> [Directive A]: Format the records as a numbered list, leaving out blank lines, from the first line of the records up to and including the line with "I semi: semi -> each".

> [Document segment]:
# Document Ingestion for Baseline RAG

This notebook demonstrates document ingestion for the baseline RAG system using the document preprocessing utilities.

## Features
- Text extraction and cleaning
- Document chunking with configurable size and overlap
- Metadata preservation
- Batch processing for large document sets

## Usage
1. Load source material (text files, PDFs, etc.)
2. Process and chunk documents
3. Ingest into RAG system

In [None]:
import os
from pathlib import Path
from utils.notebook_utils.importable import notebook_to_module
from utils.notebook_utils.document_utils import DocumentPreprocessor, ingest_documents

# Import our RAG implementation
baseline_rag = notebook_to_module('implementation.ipynb')
BaselineRAG = baseline_rag.BaselineRAG

In [None]:
# Example usage
def test_ingestion():
    # Create test documents
    os.makedirs('test_docs', exist_ok=True)
    
    with open('test_docs/doc1.txt', 'w') as f:
        f.write("""
        Machine learning is a subset of artificial intelligence that focuses on developing systems that can learn from data.
        Deep learning is a type of machine learning that uses neural networks with multiple layers.
        Reinforcement learning is another type of machine learning where agents learn by interacting with an environment.
        """)
    
    with open('test_docs/doc2.txt', 'w') as f:
        f.write("""
        Natural Language Processing (NLP) is a field of AI that focuses on interactions between computers and human language.
        Common NLP tasks include text classification, named entity recognition, and machine translation.
        """)
    
    # Initialize RAG system
    rag = BaselineRAG(index_name="test-rag-documents")
    
    # Test ingestion
    print("Ingesting documents...")
    ingest_documents(
        'test_docs',
        rag,
        metadata={'dataset': 'test', 'domain': 'AI/ML'},
        batch_size=2
    )
    
    # Test query
    print("\nTesting query...")
    result = rag.query("What is machine learning and deep learning?")
    
    print("\nResponse:", result['response'])
    print("\nContext used:")
    for doc in result['context']:
        print(f"- {doc['content']}")
        print(f"  Metadata: {doc['metadata']}")
    
    # Cleanup
    import shutil
    shutil.rmtree('test_docs')

if __name__ == "__main__":
    test_ingestion()

> [Directive B]: In the document ingestion notebook, what index name is given when the baseline RAG system is initialized?

> [Data section]:

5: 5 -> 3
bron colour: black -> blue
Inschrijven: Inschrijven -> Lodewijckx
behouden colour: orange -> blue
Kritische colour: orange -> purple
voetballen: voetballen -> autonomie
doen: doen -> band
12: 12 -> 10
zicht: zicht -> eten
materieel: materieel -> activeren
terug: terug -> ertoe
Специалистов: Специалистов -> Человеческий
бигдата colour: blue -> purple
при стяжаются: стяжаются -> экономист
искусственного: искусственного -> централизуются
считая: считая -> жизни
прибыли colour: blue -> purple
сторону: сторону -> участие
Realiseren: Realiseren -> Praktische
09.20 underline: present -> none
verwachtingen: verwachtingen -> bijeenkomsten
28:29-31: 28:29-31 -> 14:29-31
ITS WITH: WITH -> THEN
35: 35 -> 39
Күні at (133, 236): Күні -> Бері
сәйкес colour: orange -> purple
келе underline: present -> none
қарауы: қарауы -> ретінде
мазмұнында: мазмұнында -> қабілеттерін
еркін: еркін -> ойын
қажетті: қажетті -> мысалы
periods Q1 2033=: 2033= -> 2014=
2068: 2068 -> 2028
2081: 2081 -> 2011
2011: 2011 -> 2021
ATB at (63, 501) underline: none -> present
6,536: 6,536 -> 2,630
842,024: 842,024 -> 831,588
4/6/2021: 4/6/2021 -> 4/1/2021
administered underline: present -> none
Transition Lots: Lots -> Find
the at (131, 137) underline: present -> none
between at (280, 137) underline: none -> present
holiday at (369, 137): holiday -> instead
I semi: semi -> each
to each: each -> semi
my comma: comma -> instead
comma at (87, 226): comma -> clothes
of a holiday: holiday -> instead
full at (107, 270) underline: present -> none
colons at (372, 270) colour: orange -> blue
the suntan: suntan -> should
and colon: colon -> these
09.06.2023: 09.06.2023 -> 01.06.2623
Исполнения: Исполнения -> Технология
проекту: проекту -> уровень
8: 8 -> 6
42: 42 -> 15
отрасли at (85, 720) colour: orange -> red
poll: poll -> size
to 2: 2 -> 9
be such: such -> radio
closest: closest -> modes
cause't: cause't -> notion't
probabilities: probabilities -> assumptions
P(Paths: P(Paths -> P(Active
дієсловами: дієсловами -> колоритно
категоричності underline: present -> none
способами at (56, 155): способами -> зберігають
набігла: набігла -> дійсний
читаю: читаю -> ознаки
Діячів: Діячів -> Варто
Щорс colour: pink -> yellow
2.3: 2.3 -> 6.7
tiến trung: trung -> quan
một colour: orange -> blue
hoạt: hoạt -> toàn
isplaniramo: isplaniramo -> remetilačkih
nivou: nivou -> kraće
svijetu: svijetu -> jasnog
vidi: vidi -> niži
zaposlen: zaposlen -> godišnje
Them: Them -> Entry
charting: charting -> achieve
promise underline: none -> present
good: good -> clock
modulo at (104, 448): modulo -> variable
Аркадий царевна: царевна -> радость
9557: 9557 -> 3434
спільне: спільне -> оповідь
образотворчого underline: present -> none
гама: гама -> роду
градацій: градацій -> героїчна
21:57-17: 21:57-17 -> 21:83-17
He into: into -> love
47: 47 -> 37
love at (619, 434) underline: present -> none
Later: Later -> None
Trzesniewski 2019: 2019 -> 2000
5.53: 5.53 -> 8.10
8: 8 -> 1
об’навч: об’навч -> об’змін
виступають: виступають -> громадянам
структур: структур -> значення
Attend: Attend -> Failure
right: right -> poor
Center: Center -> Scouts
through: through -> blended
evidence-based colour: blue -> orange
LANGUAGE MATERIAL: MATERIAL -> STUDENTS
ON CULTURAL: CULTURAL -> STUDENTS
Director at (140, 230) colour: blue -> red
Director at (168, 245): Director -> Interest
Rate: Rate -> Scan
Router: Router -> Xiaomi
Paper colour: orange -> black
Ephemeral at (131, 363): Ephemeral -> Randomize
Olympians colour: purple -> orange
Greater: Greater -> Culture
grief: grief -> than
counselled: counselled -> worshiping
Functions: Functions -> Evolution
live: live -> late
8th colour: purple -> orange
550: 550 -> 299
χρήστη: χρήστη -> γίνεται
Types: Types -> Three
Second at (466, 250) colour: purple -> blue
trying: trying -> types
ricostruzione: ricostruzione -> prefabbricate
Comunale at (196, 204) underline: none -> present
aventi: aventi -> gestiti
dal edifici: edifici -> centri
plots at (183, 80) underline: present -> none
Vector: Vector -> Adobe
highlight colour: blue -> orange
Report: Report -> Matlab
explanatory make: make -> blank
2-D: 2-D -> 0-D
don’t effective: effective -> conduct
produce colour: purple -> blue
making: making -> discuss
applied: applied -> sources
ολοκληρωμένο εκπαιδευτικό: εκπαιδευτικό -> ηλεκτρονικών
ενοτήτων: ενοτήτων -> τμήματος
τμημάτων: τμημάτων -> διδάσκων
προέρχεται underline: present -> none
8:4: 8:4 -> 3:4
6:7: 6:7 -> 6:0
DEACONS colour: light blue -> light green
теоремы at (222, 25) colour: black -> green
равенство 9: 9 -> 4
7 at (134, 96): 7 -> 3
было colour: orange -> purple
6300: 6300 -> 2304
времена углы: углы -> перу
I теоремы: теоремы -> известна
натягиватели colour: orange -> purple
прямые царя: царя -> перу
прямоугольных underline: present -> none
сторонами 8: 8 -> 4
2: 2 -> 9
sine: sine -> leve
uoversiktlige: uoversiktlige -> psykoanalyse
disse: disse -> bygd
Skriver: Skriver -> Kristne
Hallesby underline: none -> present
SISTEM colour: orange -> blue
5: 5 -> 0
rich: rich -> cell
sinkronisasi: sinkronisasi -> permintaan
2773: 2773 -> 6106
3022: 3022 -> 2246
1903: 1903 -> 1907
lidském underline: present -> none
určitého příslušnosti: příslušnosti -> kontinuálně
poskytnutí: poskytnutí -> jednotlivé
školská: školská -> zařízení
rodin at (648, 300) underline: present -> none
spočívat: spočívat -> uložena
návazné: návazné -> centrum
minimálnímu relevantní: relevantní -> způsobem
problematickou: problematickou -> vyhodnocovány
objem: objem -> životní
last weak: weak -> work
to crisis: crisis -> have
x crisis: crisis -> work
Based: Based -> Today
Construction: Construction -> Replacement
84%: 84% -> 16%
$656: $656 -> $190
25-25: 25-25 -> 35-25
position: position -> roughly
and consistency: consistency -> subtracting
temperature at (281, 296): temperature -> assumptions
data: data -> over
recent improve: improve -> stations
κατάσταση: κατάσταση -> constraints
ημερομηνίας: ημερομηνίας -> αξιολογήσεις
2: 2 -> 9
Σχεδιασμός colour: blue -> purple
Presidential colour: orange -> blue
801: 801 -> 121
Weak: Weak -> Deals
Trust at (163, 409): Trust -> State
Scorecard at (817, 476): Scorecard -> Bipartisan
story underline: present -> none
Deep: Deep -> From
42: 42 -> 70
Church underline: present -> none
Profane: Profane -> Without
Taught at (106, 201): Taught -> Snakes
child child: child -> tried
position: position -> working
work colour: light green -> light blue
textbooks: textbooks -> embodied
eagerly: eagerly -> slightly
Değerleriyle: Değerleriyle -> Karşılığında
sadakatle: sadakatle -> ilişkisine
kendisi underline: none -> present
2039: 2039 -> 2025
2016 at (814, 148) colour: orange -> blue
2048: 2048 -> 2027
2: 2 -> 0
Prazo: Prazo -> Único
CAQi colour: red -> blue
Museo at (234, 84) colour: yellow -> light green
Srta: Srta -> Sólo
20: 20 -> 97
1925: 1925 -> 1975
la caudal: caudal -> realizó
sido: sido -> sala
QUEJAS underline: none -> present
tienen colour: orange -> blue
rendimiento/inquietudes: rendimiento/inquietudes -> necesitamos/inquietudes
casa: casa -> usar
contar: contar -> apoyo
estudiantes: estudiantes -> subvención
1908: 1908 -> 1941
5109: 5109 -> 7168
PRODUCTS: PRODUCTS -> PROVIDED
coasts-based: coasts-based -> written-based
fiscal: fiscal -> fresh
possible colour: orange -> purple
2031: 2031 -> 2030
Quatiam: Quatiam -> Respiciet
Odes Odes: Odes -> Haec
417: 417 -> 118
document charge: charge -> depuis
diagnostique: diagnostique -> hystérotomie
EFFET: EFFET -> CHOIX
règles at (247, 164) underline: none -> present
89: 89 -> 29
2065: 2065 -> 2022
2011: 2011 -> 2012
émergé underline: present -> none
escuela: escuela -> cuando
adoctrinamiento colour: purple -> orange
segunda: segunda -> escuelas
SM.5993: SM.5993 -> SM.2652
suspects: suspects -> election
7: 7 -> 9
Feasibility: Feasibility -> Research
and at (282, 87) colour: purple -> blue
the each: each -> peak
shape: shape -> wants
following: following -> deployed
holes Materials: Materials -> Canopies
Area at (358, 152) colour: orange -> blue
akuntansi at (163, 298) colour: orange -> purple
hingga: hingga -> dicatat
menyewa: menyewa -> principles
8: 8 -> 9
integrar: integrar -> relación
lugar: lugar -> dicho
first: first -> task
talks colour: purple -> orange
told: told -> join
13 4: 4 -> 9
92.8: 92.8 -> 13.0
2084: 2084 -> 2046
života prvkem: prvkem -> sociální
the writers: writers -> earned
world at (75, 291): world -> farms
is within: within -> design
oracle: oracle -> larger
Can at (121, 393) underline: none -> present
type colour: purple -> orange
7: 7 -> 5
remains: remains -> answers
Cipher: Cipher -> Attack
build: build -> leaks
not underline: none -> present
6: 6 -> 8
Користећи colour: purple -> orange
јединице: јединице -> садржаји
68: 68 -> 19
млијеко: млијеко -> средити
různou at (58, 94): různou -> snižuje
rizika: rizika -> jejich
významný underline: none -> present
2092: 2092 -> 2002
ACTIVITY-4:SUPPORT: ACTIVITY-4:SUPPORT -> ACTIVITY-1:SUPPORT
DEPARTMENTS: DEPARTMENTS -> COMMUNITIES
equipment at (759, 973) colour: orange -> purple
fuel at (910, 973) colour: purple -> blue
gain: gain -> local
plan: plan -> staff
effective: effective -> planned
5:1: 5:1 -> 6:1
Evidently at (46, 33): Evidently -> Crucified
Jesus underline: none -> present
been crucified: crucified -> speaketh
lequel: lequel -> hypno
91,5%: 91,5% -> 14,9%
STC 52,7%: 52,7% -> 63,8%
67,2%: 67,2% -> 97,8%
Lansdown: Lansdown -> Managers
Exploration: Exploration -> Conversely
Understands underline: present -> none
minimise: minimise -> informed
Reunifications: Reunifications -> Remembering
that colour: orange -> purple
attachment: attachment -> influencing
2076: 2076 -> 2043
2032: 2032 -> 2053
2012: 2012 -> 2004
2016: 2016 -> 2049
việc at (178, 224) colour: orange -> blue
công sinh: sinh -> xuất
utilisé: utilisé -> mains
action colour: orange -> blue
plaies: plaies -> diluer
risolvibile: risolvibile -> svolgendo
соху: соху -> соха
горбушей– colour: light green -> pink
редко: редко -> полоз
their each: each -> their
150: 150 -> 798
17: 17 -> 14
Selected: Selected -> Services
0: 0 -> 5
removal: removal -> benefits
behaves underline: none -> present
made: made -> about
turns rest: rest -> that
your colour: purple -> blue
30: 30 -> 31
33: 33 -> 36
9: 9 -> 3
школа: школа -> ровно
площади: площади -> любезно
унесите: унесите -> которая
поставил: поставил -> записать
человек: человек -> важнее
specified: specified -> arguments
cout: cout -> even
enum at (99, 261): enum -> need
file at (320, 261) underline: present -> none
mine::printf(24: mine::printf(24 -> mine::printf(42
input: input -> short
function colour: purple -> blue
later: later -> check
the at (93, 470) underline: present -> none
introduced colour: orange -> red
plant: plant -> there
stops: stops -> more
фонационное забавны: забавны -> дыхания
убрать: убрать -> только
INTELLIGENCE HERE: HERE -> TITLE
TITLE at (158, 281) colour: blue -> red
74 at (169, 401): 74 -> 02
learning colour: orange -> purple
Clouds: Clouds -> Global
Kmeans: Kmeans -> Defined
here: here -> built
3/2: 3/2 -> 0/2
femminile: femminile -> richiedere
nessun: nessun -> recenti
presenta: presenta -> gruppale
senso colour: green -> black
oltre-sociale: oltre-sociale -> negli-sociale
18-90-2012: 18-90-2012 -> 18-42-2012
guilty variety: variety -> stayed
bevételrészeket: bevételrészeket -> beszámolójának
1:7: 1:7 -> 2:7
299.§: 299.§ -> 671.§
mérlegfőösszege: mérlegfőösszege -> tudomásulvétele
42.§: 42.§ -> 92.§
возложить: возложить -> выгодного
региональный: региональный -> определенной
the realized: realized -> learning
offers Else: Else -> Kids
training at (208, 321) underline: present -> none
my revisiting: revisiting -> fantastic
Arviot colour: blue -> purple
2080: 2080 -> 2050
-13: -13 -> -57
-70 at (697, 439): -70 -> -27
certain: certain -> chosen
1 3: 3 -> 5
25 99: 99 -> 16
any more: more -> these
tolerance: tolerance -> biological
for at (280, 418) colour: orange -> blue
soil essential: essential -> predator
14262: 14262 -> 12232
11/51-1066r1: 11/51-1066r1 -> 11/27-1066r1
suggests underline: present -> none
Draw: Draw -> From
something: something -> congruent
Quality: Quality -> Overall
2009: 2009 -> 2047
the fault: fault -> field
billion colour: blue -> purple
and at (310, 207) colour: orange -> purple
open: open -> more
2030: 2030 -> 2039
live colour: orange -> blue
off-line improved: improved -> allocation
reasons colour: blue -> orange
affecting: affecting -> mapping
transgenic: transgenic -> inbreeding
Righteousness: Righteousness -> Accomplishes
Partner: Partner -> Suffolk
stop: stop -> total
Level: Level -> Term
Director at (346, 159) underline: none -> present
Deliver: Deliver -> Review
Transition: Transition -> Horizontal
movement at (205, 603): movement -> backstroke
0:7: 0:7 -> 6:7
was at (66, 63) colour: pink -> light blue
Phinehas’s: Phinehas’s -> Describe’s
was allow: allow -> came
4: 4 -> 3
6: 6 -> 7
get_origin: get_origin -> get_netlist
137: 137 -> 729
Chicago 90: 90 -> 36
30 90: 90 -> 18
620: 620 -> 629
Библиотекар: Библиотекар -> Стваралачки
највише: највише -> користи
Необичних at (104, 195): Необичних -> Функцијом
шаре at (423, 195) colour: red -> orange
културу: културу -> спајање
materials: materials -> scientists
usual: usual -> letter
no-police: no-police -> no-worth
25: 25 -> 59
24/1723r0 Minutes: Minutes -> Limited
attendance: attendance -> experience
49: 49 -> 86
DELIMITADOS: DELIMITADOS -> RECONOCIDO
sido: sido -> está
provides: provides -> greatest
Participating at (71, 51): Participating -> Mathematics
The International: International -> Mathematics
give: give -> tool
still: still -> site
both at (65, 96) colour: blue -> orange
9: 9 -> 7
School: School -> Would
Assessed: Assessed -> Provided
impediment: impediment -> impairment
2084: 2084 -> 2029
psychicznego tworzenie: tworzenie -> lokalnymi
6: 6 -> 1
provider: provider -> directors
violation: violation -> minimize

> [Complete answer A]:
1. 5: 5 -> 3
2. bron colour: black -> blue
3. Inschrijven: Inschrijven -> Lodewijckx
4. behouden colour: orange -> blue
5. Kritische colour: orange -> purple
6. voetballen: voetballen -> autonomie
7. doen: doen -> band
8. 12: 12 -> 10
9. zicht: zicht -> eten
10. materieel: materieel -> activeren
11. terug: terug -> ertoe
12. Специалистов: Специалистов -> Человеческий
13. бигдата colour: blue -> purple
14. при стяжаются: стяжаются -> экономист
15. искусственного: искусственного -> централизуются
16. считая: считая -> жизни
17. прибыли colour: blue -> purple
18. сторону: сторону -> участие
19. Realiseren: Realiseren -> Praktische
20. 09.20 underline: present -> none
21. verwachtingen: verwachtingen -> bijeenkomsten
22. 28:29-31: 28:29-31 -> 14:29-31
23. ITS WITH: WITH -> THEN
24. 35: 35 -> 39
25. Күні at (133, 236): Күні -> Бері
26. сәйкес colour: orange -> purple
27. келе underline: present -> none
28. қарауы: қарауы -> ретінде
29. мазмұнында: мазмұнында -> қабілеттерін
30. еркін: еркін -> ойын
31. қажетті: қажетті -> мысалы
32. periods Q1 2033=: 2033= -> 2014=
33. 2068: 2068 -> 2028
34. 2081: 2081 -> 2011
35. 2011: 2011 -> 2021
36. ATB at (63, 501) underline: none -> present
37. 6,536: 6,536 -> 2,630
38. 842,024: 842,024 -> 831,588
39. 4/6/2021: 4/6/2021 -> 4/1/2021
40. administered underline: present -> none
41. Transition Lots: Lots -> Find
42. the at (131, 137) underline: present -> none
43. between at (280, 137) underline: none -> present
44. holiday at (369, 137): holiday -> instead
45. I semi: semi -> each

> [Complete answer B]: test-rag-documents